During the holidays, most families tend to have their own traditions. Some are large, like all the extended family gathering at one house for Thanksgiving, or small, like taking a drive around the neighborhood to look at Christmas lights.
One tradition that I didn't have as a child, but have started as a parent, was watching the Macy's Thanksgiving Day Parade. Now that my kids are a little older, their focus is more on the performances during the parade, but when my kids were younger, they were enticed by the different characters that were super-sized and floating through the air.
The origins of the parade and its balloons were not something I'd ever thought about, but in 2011, Melissa Sweet wrote a great book that explained just that. Balloons Over Broadway: The True Story of the Puppeteer of Macy's Parade, which Sweet wrote and illustrated, explains the history of the Macy's parade in New York City.

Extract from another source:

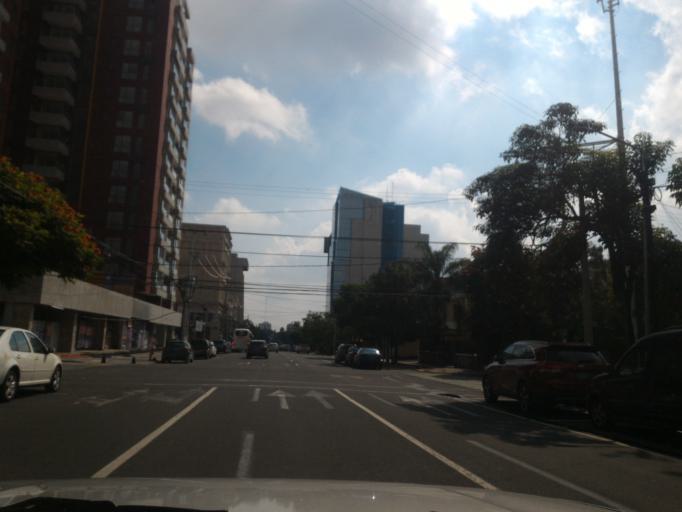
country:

Readers learn that puppeteer Tony Sarg started off by decorating the windows in Macy's for the holidays, but eventually took his skills to the now-famous parade route. We also learn about the origins of the parade to support those Macy's employees that were immigrants and wanted to celebrate in ways that they had in their home countries.
All in all, Balloons Over Broadway, with its descriptive illustrations, gave our tradition of parade viewing on Thanksgiving morning a whole new perspective. This narrative nonfiction picture book would be good for kids around 8 years old and up.
Learning about the Macy's Thanksgiving Day Parade was an entertaining experience, albeit unintentional. However, I was very intentional when I decided to read Kate Messner's History Smashers: The Mayflower. Even as an adult, this chapter book opened my eyes to a lot of new information about the first Thanksgiving, and I had to do some unlearning.
For younger readers, however, this could be an opportunity for them to learn history differently to begin with. Even small things, like how long the trip on the Mayflower actually took, and how unpleasant that ride was for many, was new information for me. Messner also does a great job of including parts of the story from the perspective of Native Americans during that time as well.
And while your first thought may have been that this would be a boring book, that could not be further from the truth. History Smashers: The Mayflower has to be engaging in order for a younger reader to keep reading, so the author has included photographs and graphic illustrations with captions. She writes in a way that clearly has a younger audience in mind. These additions and other extra details will keep young readers turning page after page.
For me as an adult reader, Messner was able to "smash history," exactly as the title says, and I think that it can do the same for your young reader. This book would be great for ages 4th grade and above. History Smashers: The Mayflower was published in 2020 and can be found wherever you purchase books or at the local library.